On other points, they [Luther, Calvin, Zwingli, Bucer] had their differences; but in asserting the helplessness of man in sin, and the sovereignty of God in grace, they were entirely at one. To all of them, these doctrines were the very life-blood of the Christian faith. A modern editor of Luther’s great work underscores this fact: ‘Whoever puts this book down without having realized that evangelical theology stands or falls with the doctrine of the bondage of the will has read it in vain… The doctrine of free justification by faith only, which became the storm-center of so much controversy during the Reformation period, is often regarded as the heart of the Reformer’s theology, but this is hardly accurate. The truth is that their thinking was really centered upon the contention of Paul, echoed with varying degrees of adequacy by Augustine, and Gottschalk, and Bradwardine, and Wycliffe, that the sinner’s entire salvation is by free and sovereign grace only. The doctrine of justification by faith was important to them because it safeguarded the principle of sovereign grace;’ (“Historical and Theological Introduction” to Bondage of the Will)

Can it be true that there are those (perhaps many, and perhaps many professing Reformed) who teach justification by faith alone and that men are saved by grace alone who are worse than those who openly teach salvation by works? According to Luther, that would be the case. In any day one must be careful about the work of deceitful men and the devil who loves to hide and distort the Gospel with some truth. In the modern day it seems that a great deception has been passed off using many things to hide the truth. One, the truth of justification by faith alone has been hidden or obscured by not showing how it is linked with the truths it is meant to protect and set forth.
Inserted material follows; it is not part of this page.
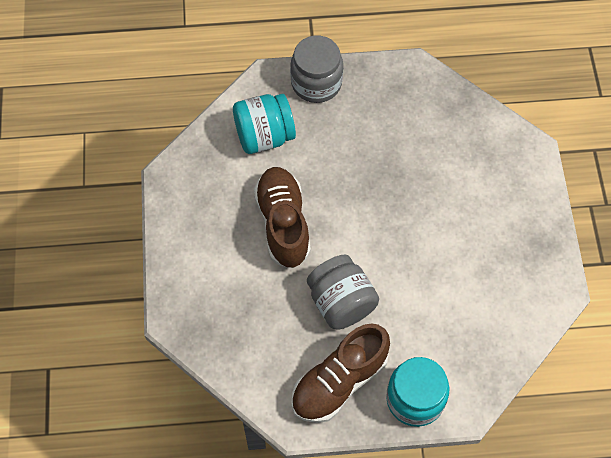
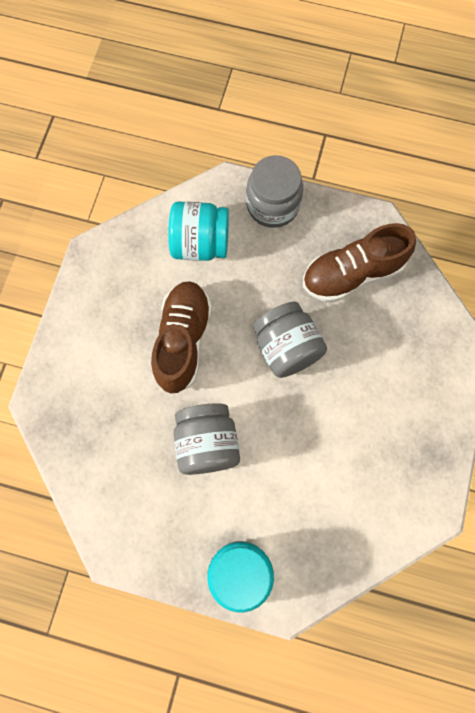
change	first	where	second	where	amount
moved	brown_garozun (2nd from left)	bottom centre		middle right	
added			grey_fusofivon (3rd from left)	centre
Two, the truth of love has been replaced with niceness and the idea of what it means to be tell the truth in love has been replaced with being gracious and winsome.

Luther is so very clear that it is worse to say you are not teaching something and then teach the same thing though it is hidden underneath the use of words. That is precisely what is going on in the modern day. The truth of the real nature of justification by faith alone is being hidden from people by using orthodox language of justification by faith alone. This requires prayer and the wisdom that will only come from meditation and prayer. The Gospel that thundered forth in the days of the Reformation was a Gospel of the sovereign grace of God and justification by faith alone was intended to preserve that. But in our day we have “Reformed” people who accept words and doctrines of justification that not only do not preserve the sovereign grace of God in justification, but in fact can be held by those who hate it.

The truth of the Gospel was defended and set forth by Luther in his The Bondage of the Will. “The doctrine of justification by faith was important to them because it safeguarded the principle of sovereign grace.” Those who teach justification by faith alone and do not safeguard the principle of sovereign grace are not teaching the same Gospel as Martin Luther and John Calvin did. To put it in different words, those who do not defend the sovereign grace of God in salvation are not defending the heart of the Reformation Gospel. Those who do not defend the sovereign grace of God in salvation are not defending the life-blood of Christianity (according to the Reformation). Those who do not stand and defend the sovereign grace of God as an essential part of the Gospel are part of “Evangelical” theology falling to the ground. In our day where graciousness and niceness have replaced speaking the truth in love, we must be awakened to the great old truths of the Gospel in order that we may speak in love and in the love of truth and in the truth of love. There is no love apart from truth.